* Written task *
In the records below, copy the lines from the line with "und Lehrer." to the line with "Обязательные поля", replacing "nachzulesen hier" with "abrufbar unter" and changing nothing else. Leave the pictures out of your answer.

* Record extracts *
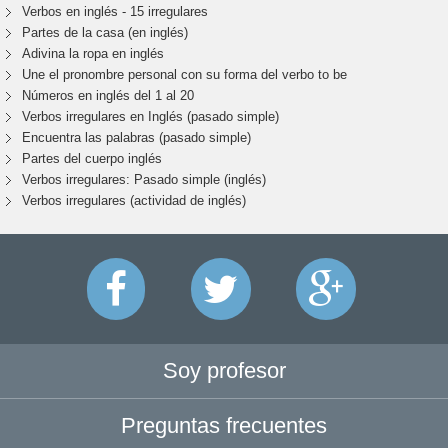
Verbos en inglés - 15 irregulares
Partes de la casa (en inglés)
Adivina la ropa en inglés
Une el pronombre personal con su forma del verbo to be
Números en inglés del 1 al 20
Verbos irregulares en Inglés (pasado simple)
Encuentra las palabras (pasado simple)
Partes del cuerpo inglés
Verbos irregulares: Pasado simple (inglés)
Verbos irregulares (actividad de inglés)
Soy profesor
Preguntas frecuentes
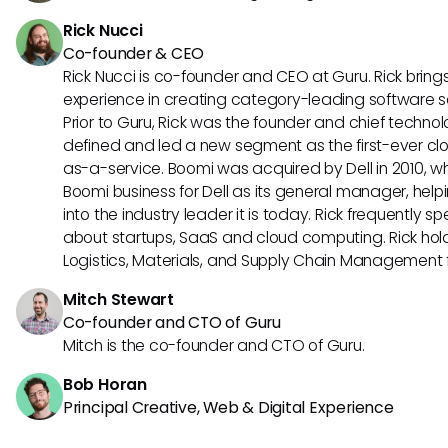
Rick Nucci
Co-founder & CEO
Rick Nucci is co-founder and CEO at Guru. Rick bring
experience in creating category-leading software 
Prior to Guru, Rick was the founder and chief technol
defined and led a new segment as the first-ever clo
as-a-service. Boomi was acquired by Dell in 2010, wh
Boomi business for Dell as its general manager, help
into the industry leader it is today. Rick frequently s
about startups, SaaS and cloud computing. Rick hold
Logistics, Materials, and Supply Chain Management f
Mitch Stewart
Co-founder and CTO of Guru
Mitch is the co-founder and CTO of Guru.
Bob Horan
Principal Creative, Web & Digital Experience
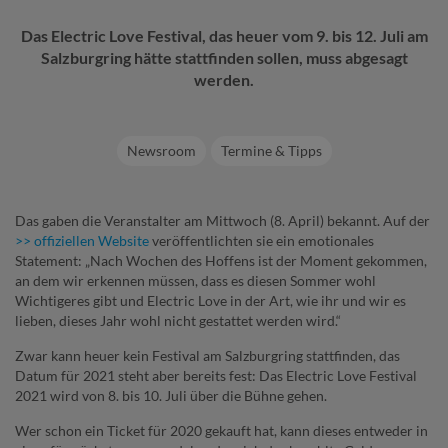
Das Electric Love Festival, das heuer vom 9. bis 12. Juli am
Salzburgring hätte stattfinden sollen, muss abgesagt
werden.
Newsroom
Termine & Tipps
Das gaben die Veranstalter am Mittwoch (8. April) bekannt. Auf der
>> offiziellen Website
veröffentlichten sie ein emotionales
Statement: „Nach Wochen des Hoffens ist der Moment gekommen,
an dem wir erkennen müssen, dass es diesen Sommer wohl
Wichtigeres gibt und Electric Love in der Art, wie ihr und wir es
lieben, dieses Jahr wohl nicht gestattet werden wird.“
Zwar kann heuer kein Festival am Salzburgring stattfinden, das
Datum für 2021 steht aber bereits fest: Das Electric Love Festival
2021 wird von 8. bis 10. Juli über die Bühne gehen.
Wer schon ein Ticket für 2020 gekauft hat, kann dieses entweder in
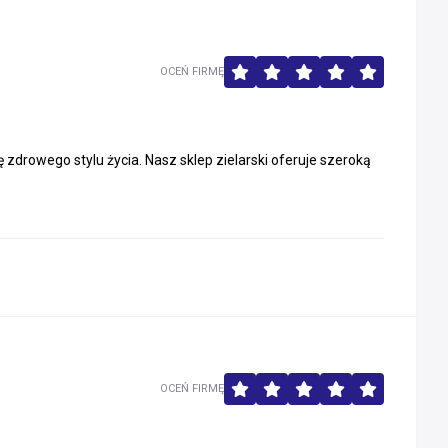
OCEŃ FIRMĘ
drowego stylu życia. Nasz sklep zielarski oferuje szeroką
OCEŃ FIRMĘ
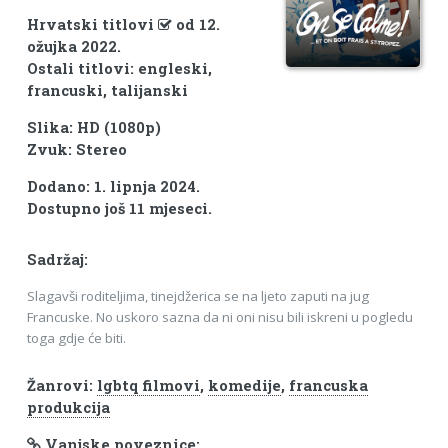
Hrvatski titlovi
od 12.
ožujka 2022.
Ostali titlovi: engleski,
francuski, talijanski
Slika: HD (1080p)
Zvuk: Stereo
Dodano: 1. lipnja 2024.
Dostupno još 11 mjeseci.
Sadržaj:
Slagavši roditeljima, tinejdžerica se na ljeto zaputi na jug
Francuske. No uskoro sazna da ni oni nisu bili iskreni u pogledu
toga gdje će biti.
Žanrovi:
lgbtq filmovi
,
komedije
,
francuska
produkcija
Vanjske poveznice:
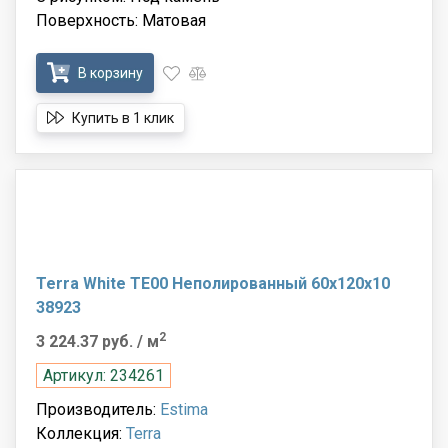
Поверхность: Матовая
В корзину
Купить в 1 клик
Terra White TE00 Неполированный 60x120x10
38923
2
3 224.37 руб.
/ м
Артикул: 234261
Производитель:
Estima
Коллекция:
Terra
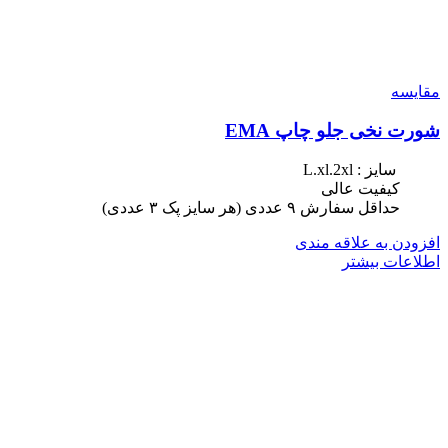
مقایسه
شورت نخی جلو چاپ EMA
سایز : L.xl.2xl
کیفیت عالی
حداقل سفارش ٩ عددی (هر سایز پک ٣ عددی)
افزودن به علاقه مندی
اطلاعات بیشتر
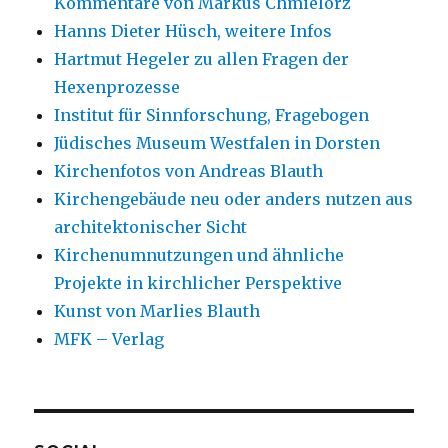
Kommentare von Markus Chmielorz
Hanns Dieter Hüsch, weitere Infos
Hartmut Hegeler zu allen Fragen der
Hexenprozesse
Institut für Sinnforschung, Fragebogen
Jüdisches Museum Westfalen in Dorsten
Kirchenfotos von Andreas Blauth
Kirchengebäude neu oder anders nutzen aus
architektonischer Sicht
Kirchenumnutzungen und ähnliche
Projekte in kirchlicher Perspektive
Kunst von Marlies Blauth
MFK – Verlag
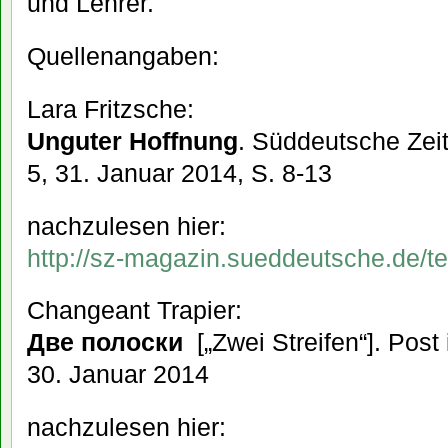
und Lehrer.
Quellenangaben:
Lara Fritzsche:
Unguter Hoffnung
. Süddeutsche Ze
5, 31. Januar 2014, S. 8-13
nachzulesen hier:
http://sz-magazin.sueddeutsche.de/t
Changeant Trapier:
Две полоски
[„Zwei Streifen“]. Post 
30. Januar 2014
nachzulesen hier:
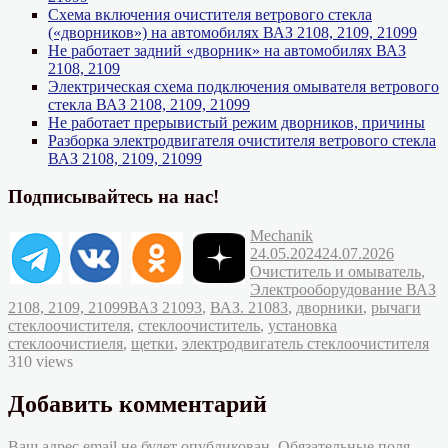
Схема включения очистителя ветрового стекла
(«дворников») на автомобилях ВАЗ 2108, 2109, 21099
Не работает задний «дворник» на автомобилях ВАЗ
2108, 2109
Электрическая схема подключения омывателя ветрового
стекла ВАЗ 2108, 2109, 21099
Не работает прерывистый режим дворников, причины
Разборка электродвигателя очистителя ветрового стекла
ВАЗ 2108, 2109, 21099
Подписывайтесь на нас!
Автор
Опубликовано
Mechanik
Рубрик
24.05.2024
24.07.2026
Очиститель и омыватель
,
Электрооборудование ВАЗ
Метки
2108, 2109, 21099
ВАЗ 21093
,
ВАЗ. 21083
,
дворники
,
рычаги
стеклоочистителя
,
стеклоочиститель
,
установка
стеклоочистиеля
,
щетки
,
электродвигатель стеклоочистителя
310 views
Добавить комментарий
Ваш адрес email не будет опубликован.
Обязательные поля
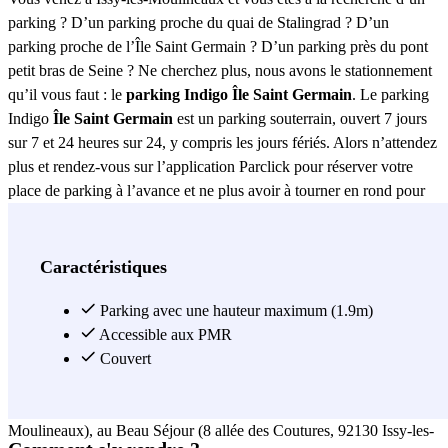
parking ? D’un parking proche du quai de Stalingrad ? D’un
parking proche de l’Île Saint Germain ? D’un parking près du pont
petit bras de Seine ? Ne cherchez plus, nous avons le stationnement
qu’il vous faut : le
parking Indigo Île Saint Germain
. Le parking
Indigo
Île Saint Germain
est un parking souterrain, ouvert 7 jours
sur 7 et 24 heures sur 24, y compris les jours fériés. Alors n’attendez
plus et rendez-vous sur l’application Parclick pour réserver votre
place de parking à l’avance et ne plus avoir à tourner en rond pour
vous garer ! Vous avez décidé de passer quelques jours sur l’Îles
Saint Germain et vous êtes à la recherche d’un hôtel à proximité ?
Vous trouverez de nombreux hôtels à proximité du parking Indigo
Caractéristiques
Île Saint Germain. Vous pourrez par exemple loger à l’hôtel ibis
Paris Issy-les-Moulineaux Val de Seine (213 rue Jean Jacques
Parking avec une hauteur maximum (1.9m)
Rousseau, 92130 Issy-les-Moulineaux), à la Residhome Paris Issy-
Accessible aux PMR
les-Moulineaux (22-24 rue du Passeur de Boulogne, 92130 Issy-les-
Couvert
Moulineaux), à l’ibis budget Issy-les-Moulineaux Paris Ouest (Zac
Garibaldi, 12 rue Jacques-Henri Lartigue, 92130 Issy-les-
Moulineaux), au Beau Séjour (8 allée des Coutures, 92130 Issy-les-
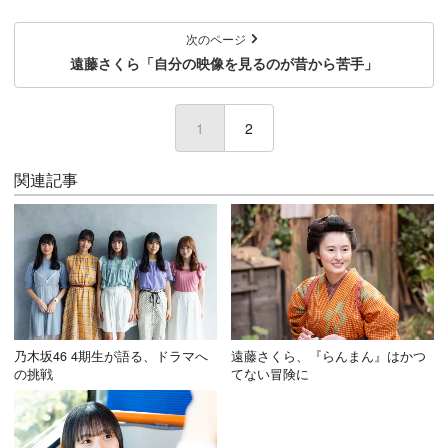
次のページ
遠藤さくら「自分の映像を見るのが昔から苦手」
1
(current)
2
関連記事
乃木坂46 4期生が語る、ドラマへ
遠藤さくら、『らんまん』はかつ
の挑戦
てない冒険に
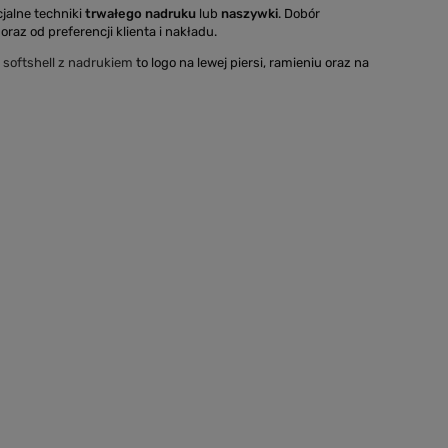
cjalne techniki
trwałego nadruku
lub
naszywki
. Dobór
oraz od preferencji klienta i nakładu.
i softshell z nadrukiem
to logo na lewej piersi, ramieniu oraz na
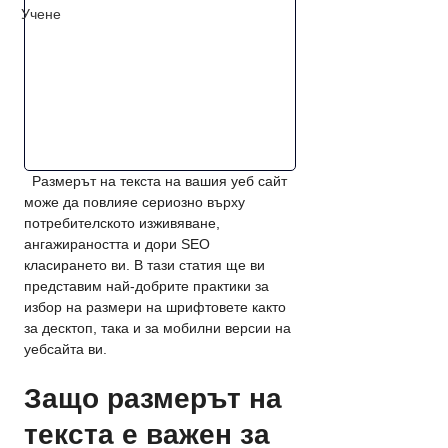
Учене
  Размерът на текста на вашия уеб сайт 
може да повлияе сериозно върху 
потребителското изживяване, 
ангажираността и дори SEO 
класирането ви. В тази статия ще ви 
представим най-добрите практики за 
избор на размери на шрифтовете както 
за десктоп, така и за мобилни версии на 
уебсайта ви.
Защо размерът на 
текста е важен за 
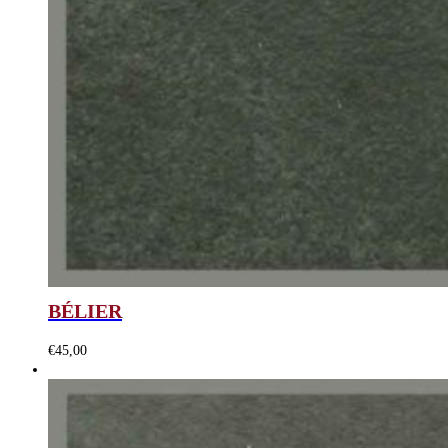
BÉLIER
€
45,00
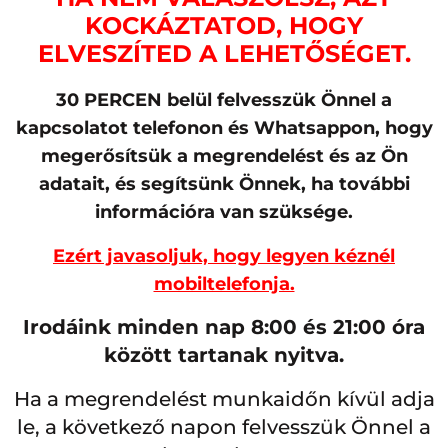
KOCKÁZTATOD, HOGY
ELVESZÍTED A LEHETŐSÉGET.
30 PERCEN belül felvesszük Önnel a
kapcsolatot telefonon és Whatsappon, hogy
megerősítsük a megrendelést és az Ön
adatait, és segítsünk Önnek, ha további
információra van szüksége.
Ezért javasoljuk, hogy legyen kéznél
mobiltelefonja.
Irodáink minden nap 8:00 és 21:00 óra
között tartanak nyitva.
Ha a megrendelést munkaidőn kívül adja
le, a következő napon felvesszük Önnel a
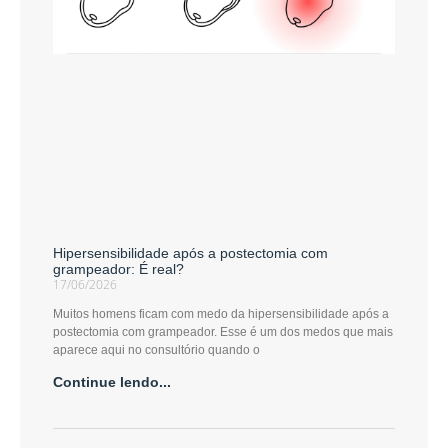
Hipersensibilidade após a postectomia com
grampeador: É real?
17/06/2026
Muitos homens ficam com medo da hipersensibilidade após a
postectomia com grampeador. Esse é um dos medos que mais
aparece aqui no consultório quando o
Continue lendo...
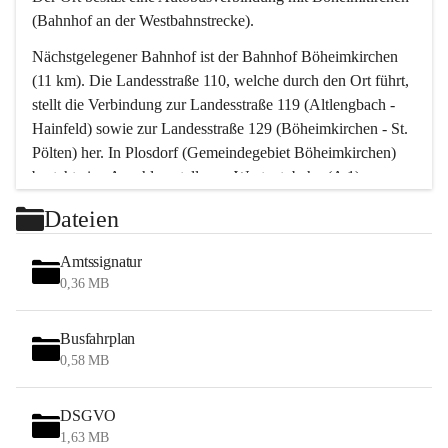
(Bahnhof an der Westbahnstrecke).
Nächstgelegener Bahnhof ist der Bahnhof Böheimkirchen 
(11 km). Die Landesstraße 110, welche durch den Ort führt, 
stellt die Verbindung zur Landesstraße 119 (Altlengbach - 
Hainfeld) sowie zur Landesstraße 129 (Böheimkirchen - St. 
Pölten) her. In Plosdorf (Gemeindegebiet Böheimkirchen) 
besteht eine Anschlussstelle zur Westautobahn (A 1).
Mit einem PKW ist St. Pölten in ca. 30 Minuten erreichbar, 
Dateien
Wien erreicht man in ca. 45 Minuten.
Stössing zählt noch zum Naherholungsraum Wien sowie 
Amtssignatur
zum Naherholungsraum St. Pölten. Viele Bauernhöfe hatten 
0,36 MB
„ihre Wiener“. Seit 1960 bauten viele Wiener 
Wochenendhäuser im Gemeindegebiet. Wegen des 
Busfahrplan
waldreichen Jagdgebietes haben viele Jagdpächter ihre 
0,58 MB
Jagdgäste.
DSGVO
Das Wandern ist aus touristischer Sicht die bedeutendste 
1,63 MB
Tätigkeit. Das hügelige Gebiet mit Wanderwegen durch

* Answer to this exercise *
und Lehrer.
Quellenangaben:
Lara Fritzsche:
Unguter Hoffnung
. Süddeutsche Ze
5, 31. Januar 2014, S. 8-13
abrufbar unter:
http://sz-magazin.sueddeutsche.de/t
Changeant Trapier:
Две полоски
[„Zwei Streifen“]. Post 
30. Januar 2014
abrufbar unter:
Схема включения очистителя ветрового стекла
(«дворников») на автомобилях ВАЗ 2108, 2109, 21099
Не работает задний «дворник» на автомобилях ВАЗ
2108, 2109
Электрическая схема подключения омывателя ветрового
стекла ВАЗ 2108, 2109, 21099
Не работает прерывистый режим дворников, причины
Разборка электродвигателя очистителя ветрового стекла
ВАЗ 2108, 2109, 21099
Подписывайтесь на нас!
Автор
Опубликовано
Mechanik
Рубрик
24.05.2024
24.07.2026
Очиститель и омыватель
,
Электрооборудование ВАЗ
Метки
2108, 2109, 21099
ВАЗ 21093
,
ВАЗ. 21083
,
дворники
,
рычаги
стеклоочистителя
,
стеклоочиститель
,
установка
стеклоочистиеля
,
щетки
,
электродвигатель стеклоочистителя
310 views
Добавить комментарий
Ваш адрес email не будет опубликован.
Обязательные поля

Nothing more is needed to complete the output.